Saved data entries
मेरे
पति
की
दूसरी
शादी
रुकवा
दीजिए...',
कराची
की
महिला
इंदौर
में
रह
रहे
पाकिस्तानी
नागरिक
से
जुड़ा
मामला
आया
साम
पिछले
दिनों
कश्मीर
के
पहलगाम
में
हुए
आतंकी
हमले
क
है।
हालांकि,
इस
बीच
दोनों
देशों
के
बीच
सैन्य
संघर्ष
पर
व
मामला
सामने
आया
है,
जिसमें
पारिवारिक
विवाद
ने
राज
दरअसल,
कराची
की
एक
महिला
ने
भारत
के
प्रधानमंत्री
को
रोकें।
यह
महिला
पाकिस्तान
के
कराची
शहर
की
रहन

> [ASSIGNMENT]:
Above are the records; retype every one exactly.

> [FINAL ANSWER]:
मेरे
पति
की
दूसरी
शादी
रुकवा
दीजिए...',
कराची
की
महिला
इंदौर
में
रह
रहे
पाकिस्तानी
नागरिक
से
जुड़ा
मामला
आया
साम
पिछले
दिनों
कश्मीर
के
पहलगाम
में
हुए
आतंकी
हमले
क
है।
हालांकि,
इस
बीच
दोनों
देशों
के
बीच
सैन्य
संघर्ष
पर
व
मामला
सामने
आया
है,
जिसमें
पारिवारिक
विवाद
ने
राज
दरअसल,
कराची
की
एक
महिला
ने
भारत
के
प्रधानमंत्री
को
रोकें।
यह
महिला
पाकिस्तान
के
कराची
शहर
की
रहन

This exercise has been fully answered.